Extracted data entries:
________________________________________
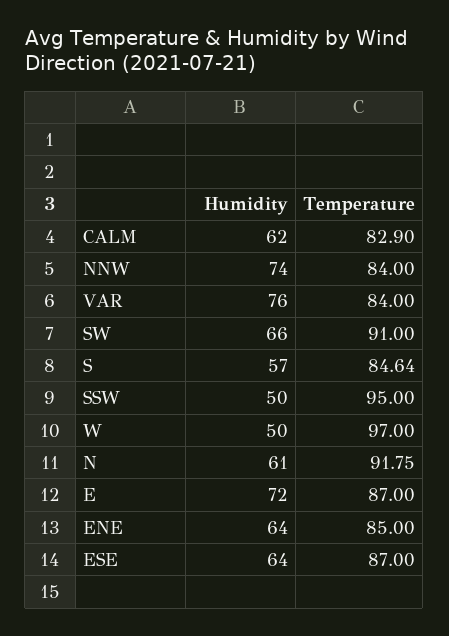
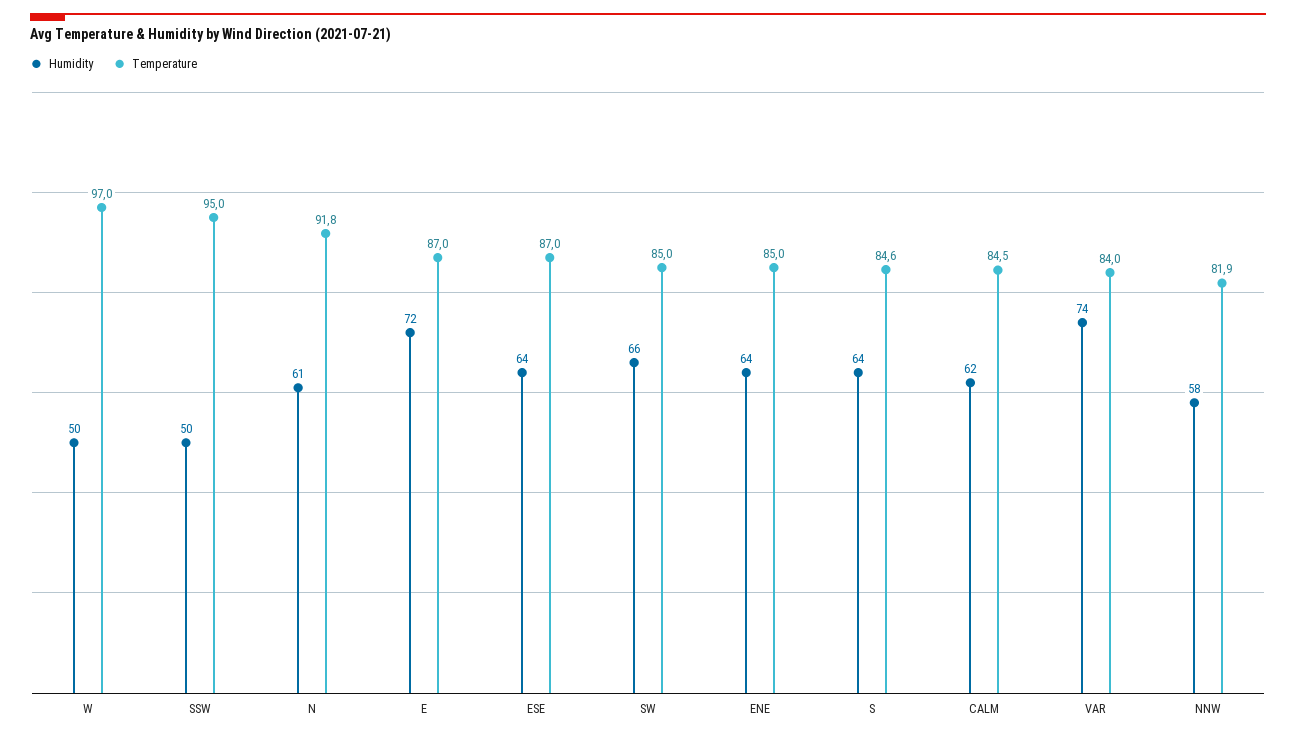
  {
    "Humidity": {
      "CALM": 62,
-     "NNW": 74,
+     "NNW": 58,
-     "VAR": 76,
+     "VAR": 74,
      "SW": 66,
-     "S": 57,
+     "S": 64,
      "SSW": 50,
      "W": 50,
      "N": 61,
      "E": 72,
      "ENE": 64,
      "ESE": 64
    },
    "Temperature": {
-     "CALM": 82.9,
+     "CALM": 84.5,
-     "NNW": 84,
+     "NNW": 81.9,
      "VAR": 84,
-     "SW": 91,
+     "SW": 85,
      "S": 84.64,
      "SSW": 95,
      "W": 97,
      "N": 91.75,
      "E": 87,
      "ENE": 85,
      "ESE": 87
    }
  }

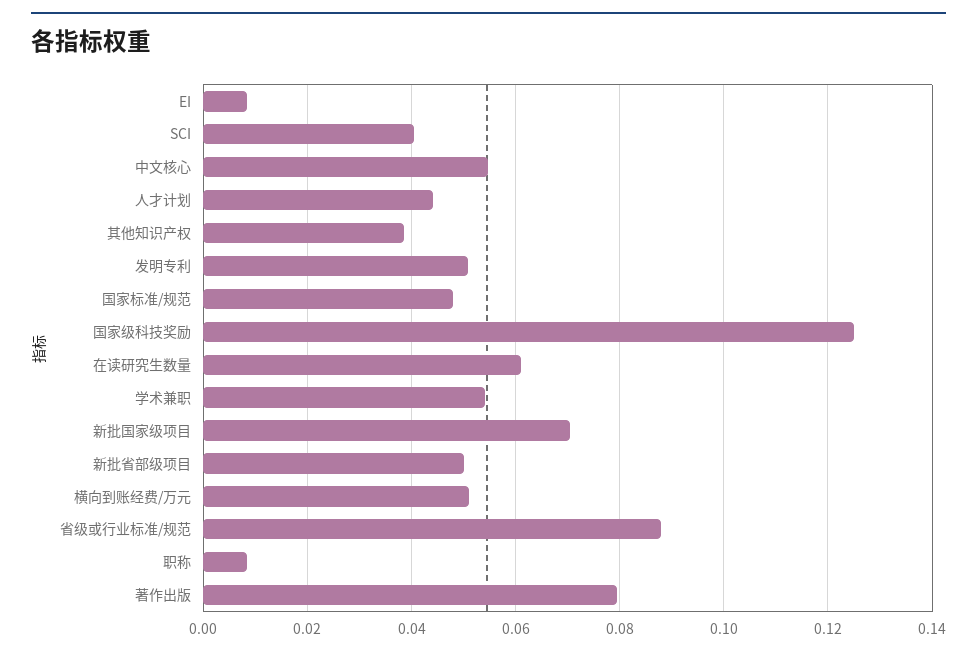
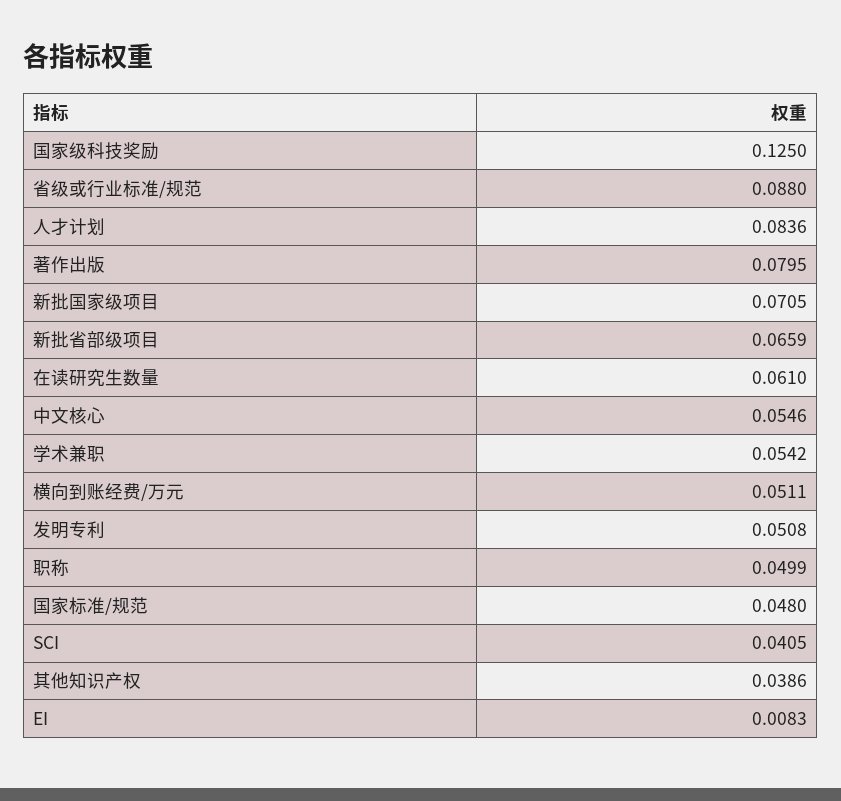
  {
    "EI": 0.0083,
    "SCI": 0.0405,
    "中文核心": 0.0546,
-   "人才计划": 0.044,
+   "人才计划": 0.0836,
    "其他知识产权": 0.0386,
    "发明专利": 0.0508,
    "国家标准/规范": 0.048,
    "国家级科技奖励": 0.125,
    "在读研究生数量": 0.061,
    "学术兼职": 0.0542,
    "新批国家级项目": 0.0705,
-   "新批省部级项目": 0.05,
+   "新批省部级项目": 0.0659,
    "横向到账经费/万元": 0.0511,
    "省级或行业标准/规范": 0.088,
-   "职称": 0.008,
+   "职称": 0.0499,
    "著作出版": 0.0795
  }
________________________________________
• **JOB ITEM**:
Each line above gets copied exactly; leave the pictures out.

• **ANSWER BOX**:
  {
    "Humidity": {
      "CALM": 62,
-     "NNW": 74,
+     "NNW": 58,
-     "VAR": 76,
+     "VAR": 74,
      "SW": 66,
-     "S": 57,
+     "S": 64,
      "SSW": 50,
      "W": 50,
      "N": 61,
      "E": 72,
      "ENE": 64,
      "ESE": 64
    },
    "Temperature": {
-     "CALM": 82.9,
+     "CALM": 84.5,
-     "NNW": 84,
+     "NNW": 81.9,
      "VAR": 84,
-     "SW": 91,
+     "SW": 85,
      "S": 84.64,
      "SSW": 95,
      "W": 97,
      "N": 91.75,
      "E": 87,
      "ENE": 85,
      "ESE": 87
    }
  }

  {
    "EI": 0.0083,
    "SCI": 0.0405,
    "中文核心": 0.0546,
-   "人才计划": 0.044,
+   "人才计划": 0.0836,
    "其他知识产权": 0.0386,
    "发明专利": 0.0508,
    "国家标准/规范": 0.048,
    "国家级科技奖励": 0.125,
    "在读研究生数量": 0.061,
    "学术兼职": 0.0542,
    "新批国家级项目": 0.0705,
-   "新批省部级项目": 0.05,
+   "新批省部级项目": 0.0659,
    "横向到账经费/万元": 0.0511,
    "省级或行业标准/规范": 0.088,
-   "职称": 0.008,
+   "职称": 0.0499,
    "著作出版": 0.0795
  }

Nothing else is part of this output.